EXERCISE => Locate every line in the rows below that contains the word "ограничения" and copy each of those lines. Case counts.

• • • • • • •

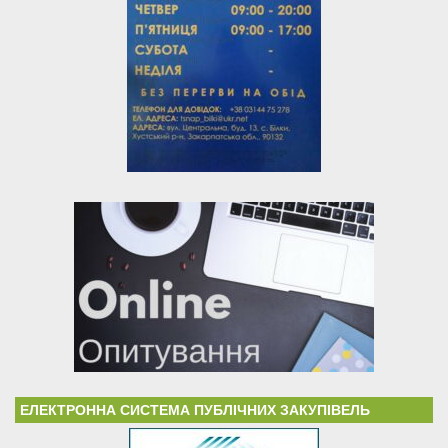
ЕЛЕКТРОННА СИСТЕМА ПУБЛІЧНИХ ЗАКУПІВЕЛЬ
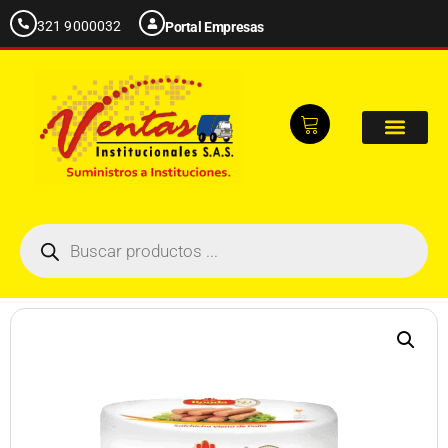
321 9000032
Portal Empresas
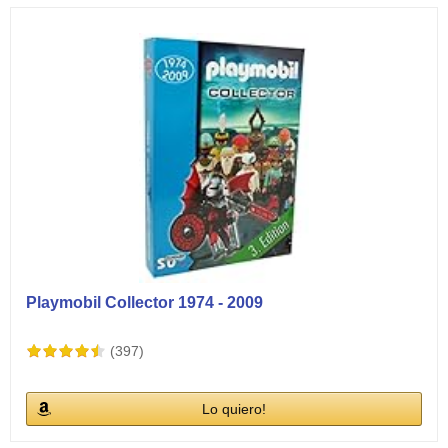
Playmobil Collector 1974 - 2009
(397)
Lo quiero!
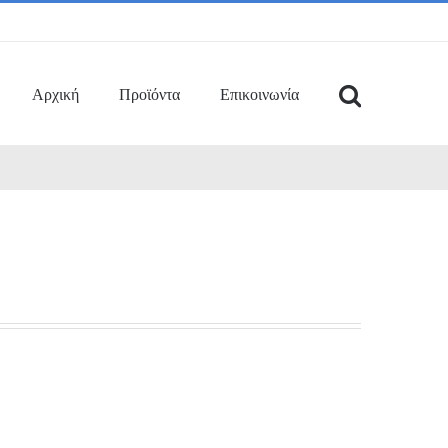
Αρχική
Προϊόντα
Επικοινωνία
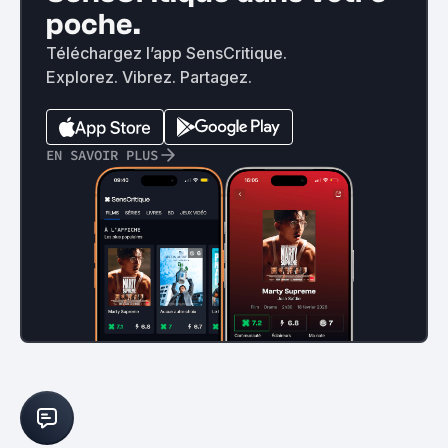
poche.
Téléchargez l’app SensCritique.
Explorez. Vibrez. Partagez.
EN SAVOIR PLUS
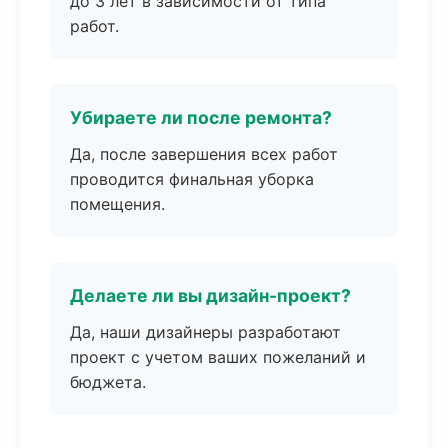
до 3 лет в зависимости от типа
работ.
Убираете ли после ремонта?
Да, после завершения всех работ
проводится финальная уборка
помещения.
Делаете ли вы дизайн-проект?
Да, наши дизайнеры разработают
проект с учетом ваших пожеланий и
бюджета.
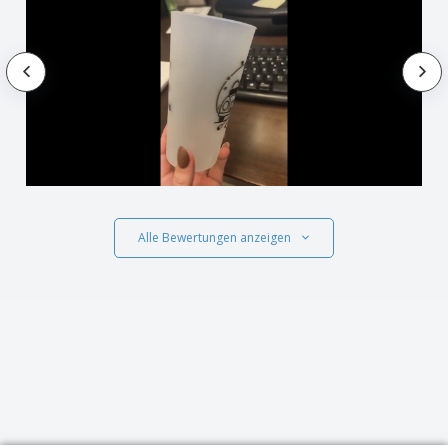
Alle Bewertungen anzeigen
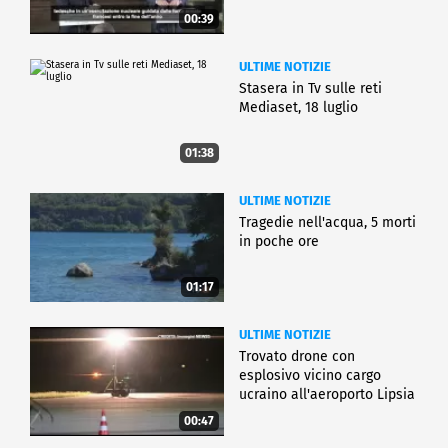
00:39
ULTIME NOTIZIE
Stasera in Tv sulle reti
Mediaset, 18 luglio
01:38
ULTIME NOTIZIE
Tragedie nell'acqua, 5 morti
in poche ore
01:17
ULTIME NOTIZIE
Trovato drone con
esplosivo vicino cargo
ucraino all'aeroporto Lipsia
00:47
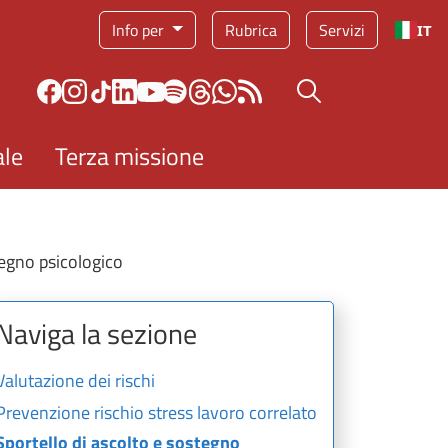
Info per
Rubrica
Servizi
IT
Bottone cerca
ale
Terza missione
tegno psicologico
Naviga la sezione
Valutazione dei rischi
Prevenzione rischio stress lavoro correlato
Sportello di ascolto e sostegno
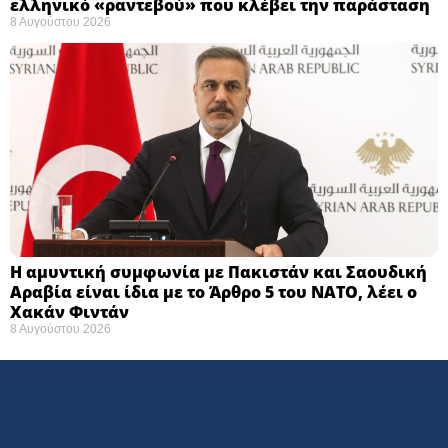
ελληνικό «ραντεβού» που κλέβει την παράσταση
8 Αυγούστου 2026
Η αμυντική συμφωνία με Πακιστάν και Σαουδική
Αραβία είναι ίδια με το Άρθρο 5 του ΝΑΤΟ, λέει ο
Χακάν Φιντάν
8 Αυγούστου 2026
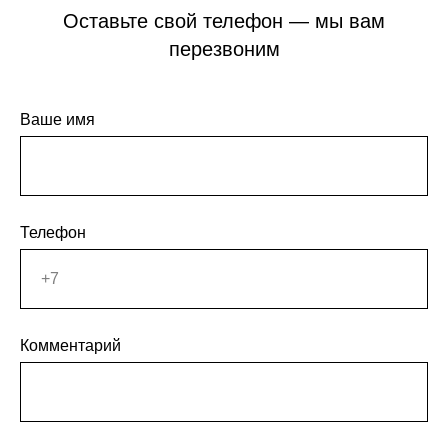
Оставьте свой телефон — мы вам
перезвоним
Ваше имя
Телефон
Комментарий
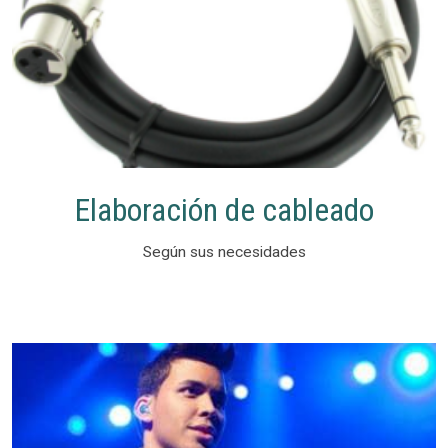
Elaboración de cableado
Según sus necesidades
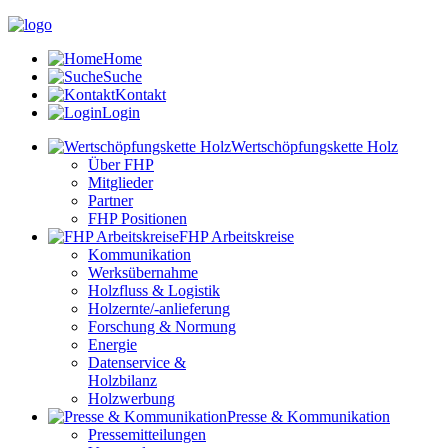
Home
Suche
Kontakt
Login
Wertschöpfungskette Holz
Über FHP
Mitglieder
Partner
FHP Positionen
FHP Arbeitskreise
Kommunikation
Werksübernahme
Holzfluss & Logistik
Holzernte/-anlieferung
Forschung & Normung
Energie
Datenservice &
Holzbilanz
Holzwerbung
Presse & Kommunikation
Pressemitteilungen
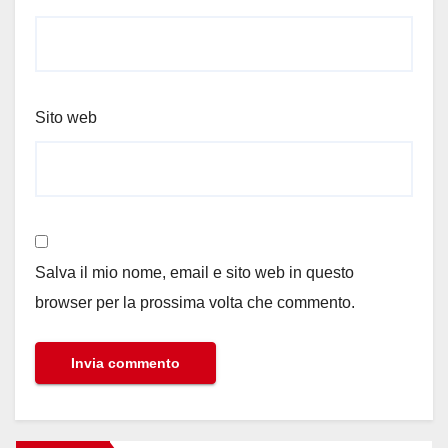
Sito web
Salva il mio nome, email e sito web in questo
browser per la prossima volta che commento.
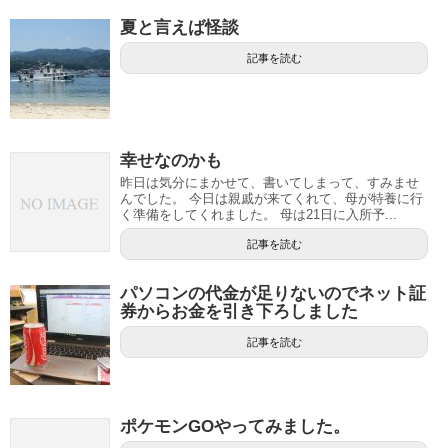
夏と言えば怪談
記事を読む
幸せなのかも
昨日は気分にまかせて、書いてしまって、すみませ
んでした。 今日は親戚が来てくれて、母が特養に行
く準備をしてくれました。 母は21日に入所予...
記事を読む
パソコンの代金が足りないのでネット証
券からお金を引き下ろしました
記事を読む
ポケモンGOやってみました。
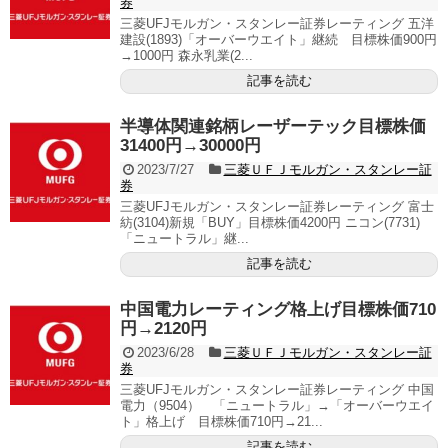
券
三菱UFJモルガン・スタンレー証券レーティング 五洋
建設(1893)「オーバーウエイト」継続 目標株価900円
→1000円 森永乳業(2...
記事を読む
半導体関連銘柄レーザーテック目標株価
31400円→30000円
2023/7/27
三菱ＵＦＪモルガン・スタンレー証
券
三菱UFJモルガン・スタンレー証券レーティング 富士
紡(3104)新規「BUY」目標株価4200円 ニコン(7731)
「ニュートラル」継...
記事を読む
中国電力レーティング格上げ目標株価710
円→2120円
2023/6/28
三菱ＵＦＪモルガン・スタンレー証
券
三菱UFJモルガン・スタンレー証券レーティング 中国
電力（9504） 「ニュートラル」→「オーバーウエイ
ト」格上げ 目標株価710円→21...
記事を読む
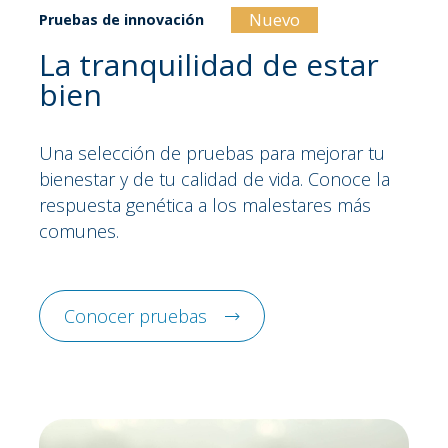
Nuevo
Pruebas de innovación
La tranquilidad de estar
bien
Una selección de pruebas para mejorar tu
bienestar y de tu calidad de vida. Conoce la
respuesta genética a los malestares más
comunes.
Conocer pruebas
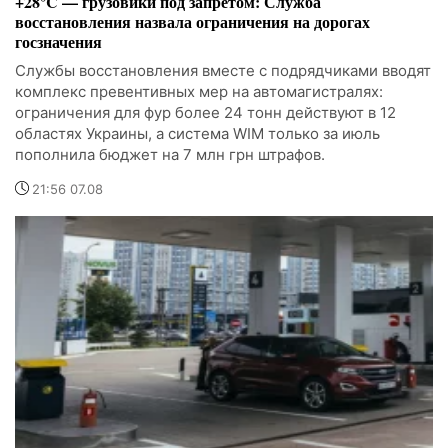
+28°C — грузовики под запретом: Служба
восстановления назвала ограничения на дорогах
госзначения
Службы восстановления вместе с подрядчиками вводят
комплекс превентивных мер на автомагистралях:
ограничения для фур более 24 тонн действуют в 12
областях Украины, а система WIM только за июль
пополнила бюджет на 7 млн грн штрафов.
21:56 07.08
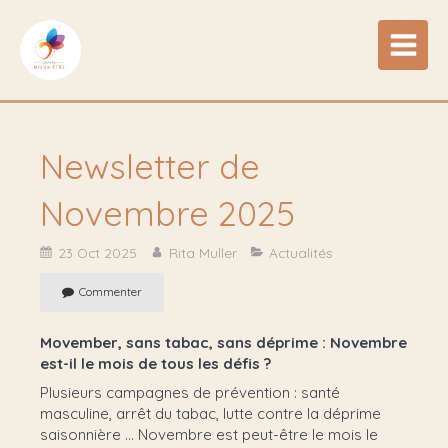
Newsletter de
Novembre 2025
23 Oct 2025
Rita Muller
Actualités
Commenter
Movember, sans tabac, sans déprime : Novembre
est-il le mois de tous les défis ?
Plusieurs campagnes de prévention : santé
masculine, arrêt du tabac, lutte contre la déprime
saisonnière ... Novembre est peut-être le mois le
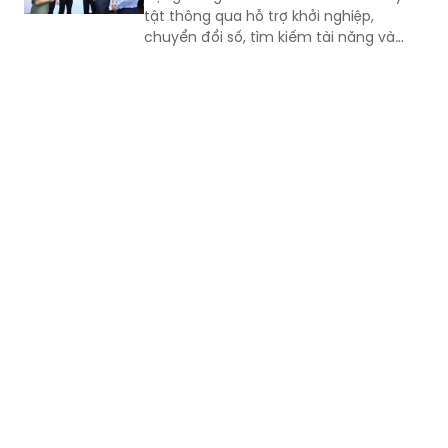
tật thông qua hỗ trợ khởi nghiệp,
chuyển đổi số, tìm kiếm tài năng và
Ngày hội “Tỏa sáng Nghị lực Việt”, góp
phần lan tỏa tinh thần vượt khó, khẳng
định bản lĩnh và khát vọng cống hiến
của người trẻ khuyết tật.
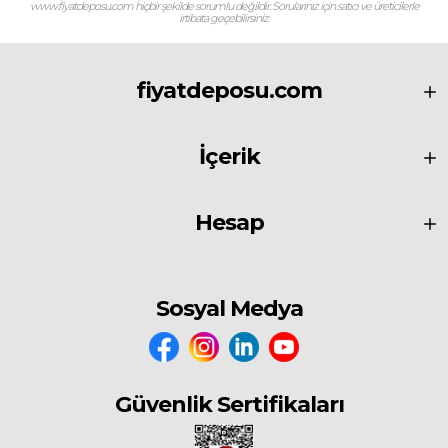
www.fiyatdeposu.com hiçbir şekilde sorumlu değildir. Sorularınız için satıcı ve üreticilerle
irtibata geçebilirsiniz.
fiyatdeposu.com
İçerik
Hesap
Sosyal Medya
Güvenlik Sertifikaları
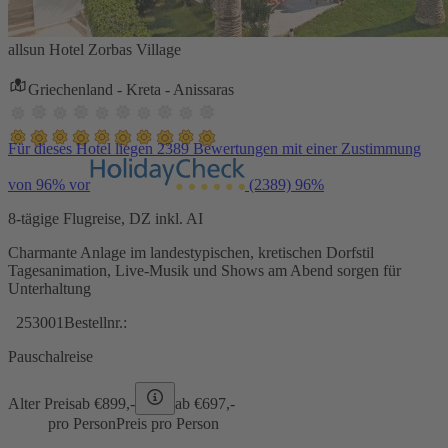
allsun Hotel Zorbas Village
Griechenland - Kreta - Anissaras
Für dieses Hotel liegen 2389 Bewertungen mit einer Zustimmung
von 96% vor
(2389)
96%
8-tägige Flugreise, DZ inkl. AI
Charmante Anlage im landestypischen, kretischen Dorfstil
Tagesanimation, Live-Musik und Shows am Abend sorgen für
Unterhaltung
253001
Bestellnr.:
Pauschalreise
Alter Preis
ab €
899,-
ab €
697,-
pro Person
Preis pro Person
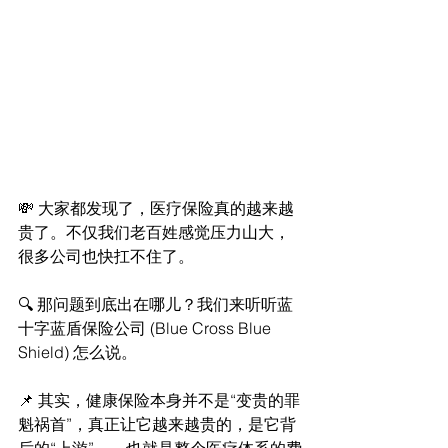
💸 大家都发现了，医疗保险真的越来越
贵了。不仅我们老百姓感觉压力山大，
很多公司也快扛不住了。
🔍 那问题到底出在哪儿？我们来听听蓝
十字蓝盾保险公司 (Blue Cross Blue 
Shield) 怎么说。
📌 其实，健康保险本身并不是“变贵的罪
魁祸首”，真正让它越来越贵的，是它背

• • • • • • •

RESPONSE AREA =>
восстановления назвала ограничения на дорогах
ограничения для фур более 24 тонн действуют в 12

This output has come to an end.